Monday, July 26, 2010
On Popularity and Assless Chaps
"I wasn't very cool in high school, so sometimes I abuse this part. Do you think I'm sexy?"
-Lady Gaga
I was totally on board with Lady Gaga at the beginning. It's fun music--poppy and dirty and even funny, good to dance to and even better to yell-sing after just enough jungle juice. I actually thought the "Telephone" video was awesome--I mean, if you're going to go crazy, you should go balls-to-the-wall cracked-out batshit insane, right? And undeniably, preaching safe sex, AIDS prevention and embracing your own weirdness to an audience of millions is a good thing. But I think I've finally fallen off the Gaga wagon.
Here's the thing. I'm really, really tired of her blabbing around about how she wasn't popular in high school, and how that somehow makes her special, and I'm tired of people saying she's some kind of saint for anyone who was ever uncool. (First of all, no matter what weird Frank-Gehry-meets-David-Bowie getup she parades around in, she's still conventionally attractive.
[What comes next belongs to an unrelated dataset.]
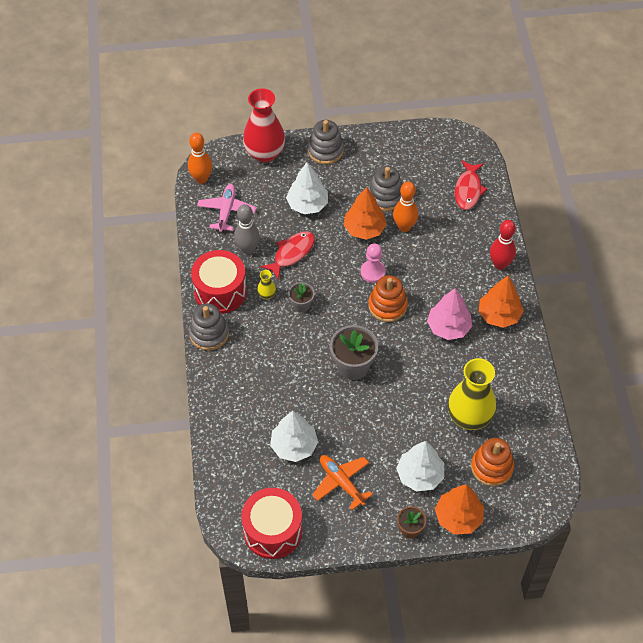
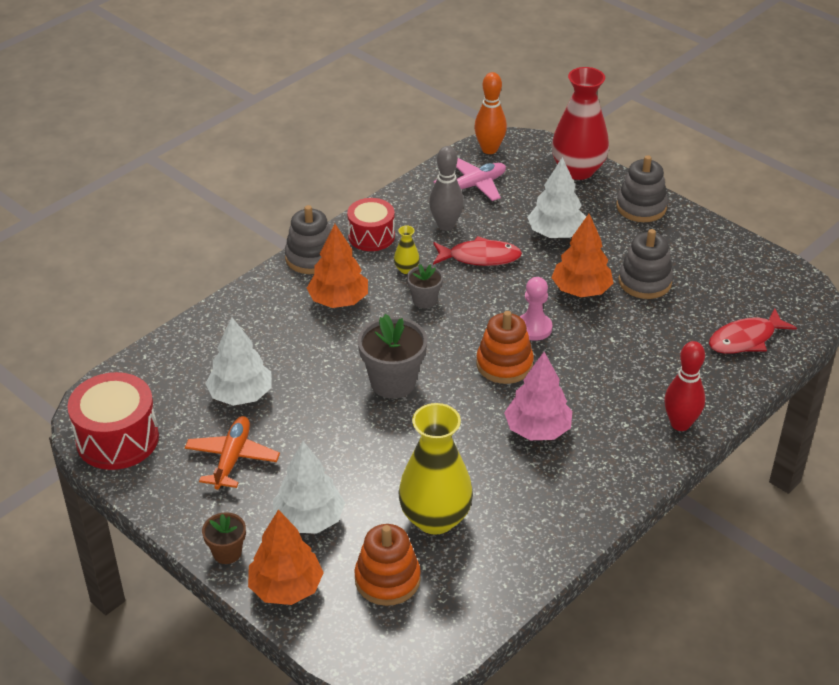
camera: 50 degrees right, 15 degrees down
red drum [191,250,247,314] -> red drum [347,198,395,251], size x0.66
orange bowling pin [393,182,418,232] -> none
orange tree [479,276,524,328] -> orange tree moved to [307,224,368,308]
She's skinny and pretty, with nice boobs and a boatload of genuine talent. Cry me a fucking river.)
My high school years weren't terrible, but I think that was because I kept a fairly healthy perspective that it was, well, just high school. Yes, I had friends, played a sport, got a prom date...all the things that equal social success in high school, but I was uncool. I was homeschooled until eighth grade. I played the viola. (Playing an instrument-besides the guitar, of course- is social suicide enough, but any instrument that you have to explain is doubly so.) I went to exactly one football game. Sure, high school slights can feel like the end of the world when they're happening to you--but most of us graduate, grow up and move the fuck on.
Having been unpopular in high school is simply not the basis for an artistic career, despite the sucess of Johns Hughes and Cusack. True, no good art ever came from kids who sat at the right lunch table. But do you remember how many people sat at the right lunch table? About twelve. The rest of us were frizzy-haired, brace-faced, pimply, awkward kids who played the bassoon and wore the wrong brand of jeans and were too smart or too dumb or too fat or too skinny--and you know what? We survived. Some creative people like to cling to some of that adolescent angst, talking about how misunderstood they are. However, there's a very important distinction between talking about how misunderstood you are and actually making art that is misunderstood. And I'm sorry, but "Love Games" is not Nude Descending a Staircase.
Gaga can really sing, and she's a breath of fresh air in a world of Britneys and Jessicas. But if life is high school, she's not the real outcast. That kid--in this analogy maybe David Foster Wallace, or Steve McQueen--is quietly sitting in the back of the classroom. Meanwhile Lady Gaga is trying--obviously, desperately--to look like that outcast, only with more sparkles and pleather and a set list of good but decidedly conventional pop songs about getting drunk and making out with boys. She's trying to style herself as a misfit, because she thinks "real artists" are supposed to be outcasts. But bitching about how nobody thought you were pretty in high school is not art--and it's pretty damn boring.